Site icon İcra Hukuku | İcra ve İflas Hukukuna Dair Her Şey….

Memurlar hakkında uygulanan İİK'nun 83. maddesi gereğince; kısmen haczi mümkün olan maaş ve ücretten borçlu ve ailesinin geçinmesi için icra müdürünce lüzumlu olarak takdir edilen miktar indirildikten sonra kalan kısmın haczi mümkündür. Ancak aynı maddenin 2. fıkrasında; haczedilecek miktarın, maaş ve ücretin 1/4'ünden az olamayacağı belirtilmiştir.

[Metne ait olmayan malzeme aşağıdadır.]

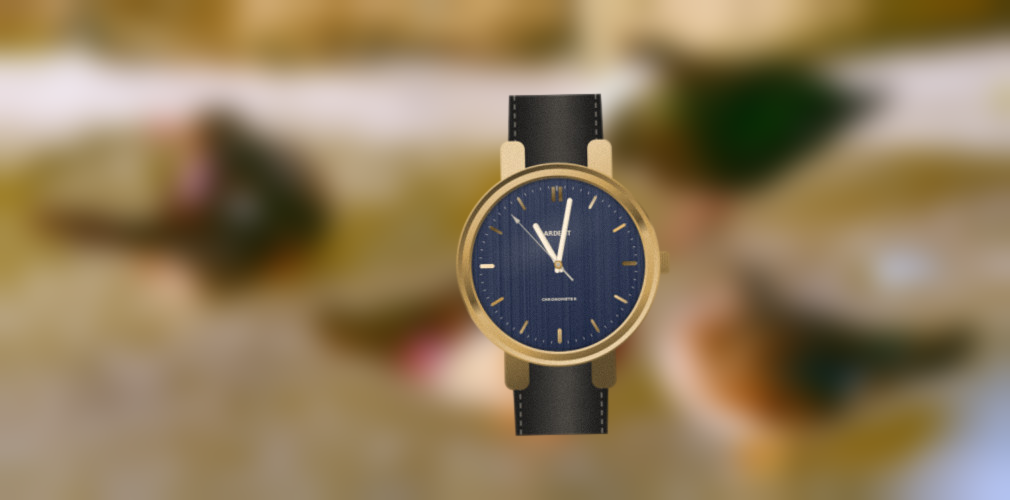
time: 11:01:53
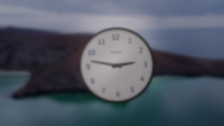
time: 2:47
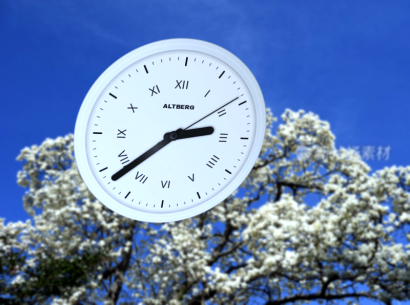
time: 2:38:09
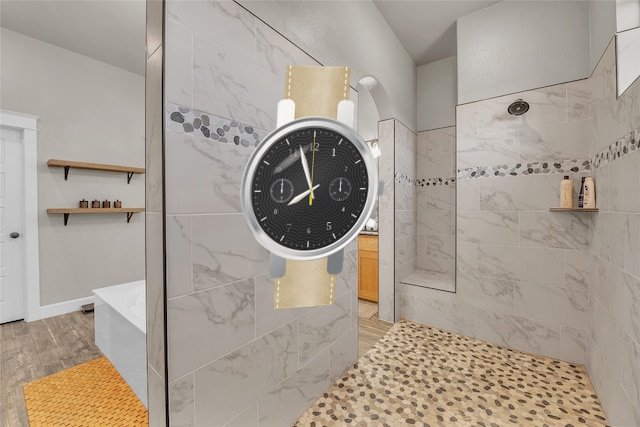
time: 7:57
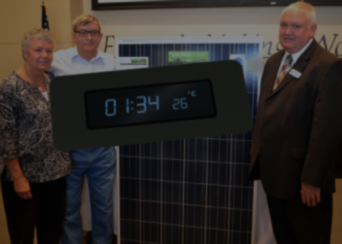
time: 1:34
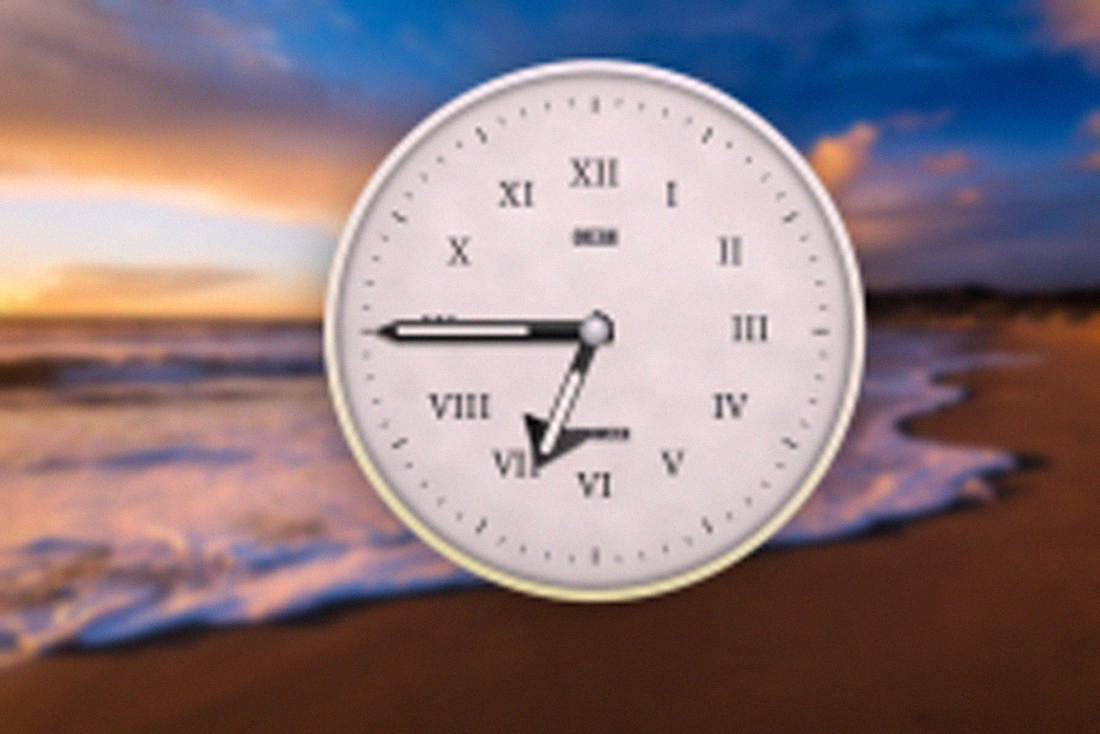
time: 6:45
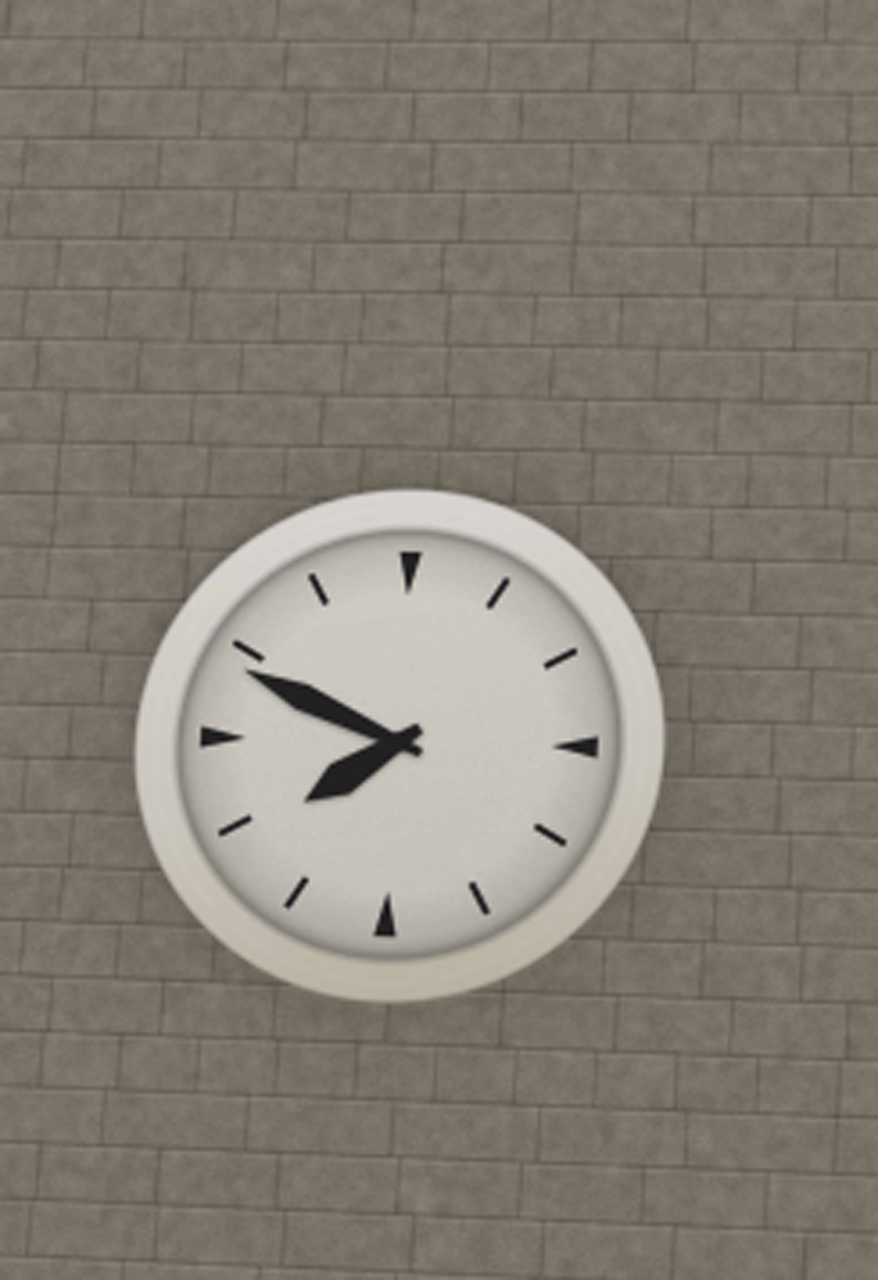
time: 7:49
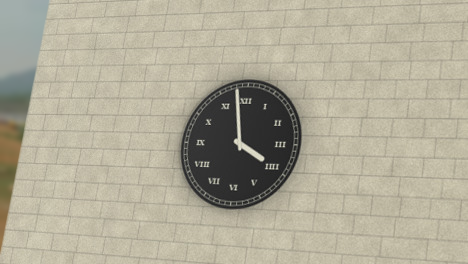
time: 3:58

Mahkeme kararının müddeti içinde temyizen tetkikinin alacaklı tarafından istenmesi üzerine bu işle ilgili dosya mahallinden daireye gönderilmiş olup, dava dosyası için Tetkik Hakimi S.a Uyar tarafından düzenlenen rapor dinlendikten ve dosya içerisindeki tüm belgeler okunup incelendikten sonra işin gereği görüşülüp düşünüldü:

İşin niteliği bakımından temyiz tetkikatının murafaalı olarak yapılmasına HUMK.nun 438. ve İİK.’nun 366. maddeleri hükümleri müsait bulunmadığından bu yoldaki isteğin reddi oybirliğiyle kararlaştırıldıktan sonra işin esası incelendi:

Borçlunun, takibin kesinleşmesinden önce maaşından 1800,00 TL kesilmesine dair verdiği muvafakatin geçersiz olduğu iddiasıyla muvafakatin iptali ile maaşından yapılan kesintinin ¼’e indirilmesi ve dava tarihinden sonra yapılan kesintilerin iadesi istemiyle icra mahkemesine başvurduğu, mahkemece, şikayetin kabulü ile maaş haczine ilişkin muvafakatin iptali ile borçlunun maaş haczinin ¼’e indirilmesine, aşan kısmın iptaline ve maaş haczinin sıraya alınmasına karar verildiği görülmektedir.

Memurlar hakkında uygulanan İİK’nun 83. maddesi gereğince; kısmen haczi mümkün olan maaş ve ücretten borçlu ve ailesinin geçinmesi için icra müdürünce lüzumlu olarak takdir edilen miktar indirildikten sonra kalan kısmın haczi mümkündür. Ancak aynı maddenin 2. fıkrasında; haczedilecek miktarın, maaş ve ücretin 1/4’ünden az olamayacağı belirtilmiştir.

Ayrıca, kanun, borçlunun maaş veya ücretinin 1/4’ünün herhalde haczedebileceğini hükme bağlamıştır. Buna göre ücretin tamamı borçlu ve ailesinin geçinmeleri için yeterli olmasa bile, icra memuru, bunun 1/4’ünü mutlaka haczetmek zorundadır. İcra memuru haczedeceği miktarın azami sınırını belirlerken, borçlunun ve ailesinin ihtiyacını göz önünde bulunduracaktır. İcra memuru, bu takdiri kendisi yapabileceği gibi bunun için bilirkişiye de başvurabilir.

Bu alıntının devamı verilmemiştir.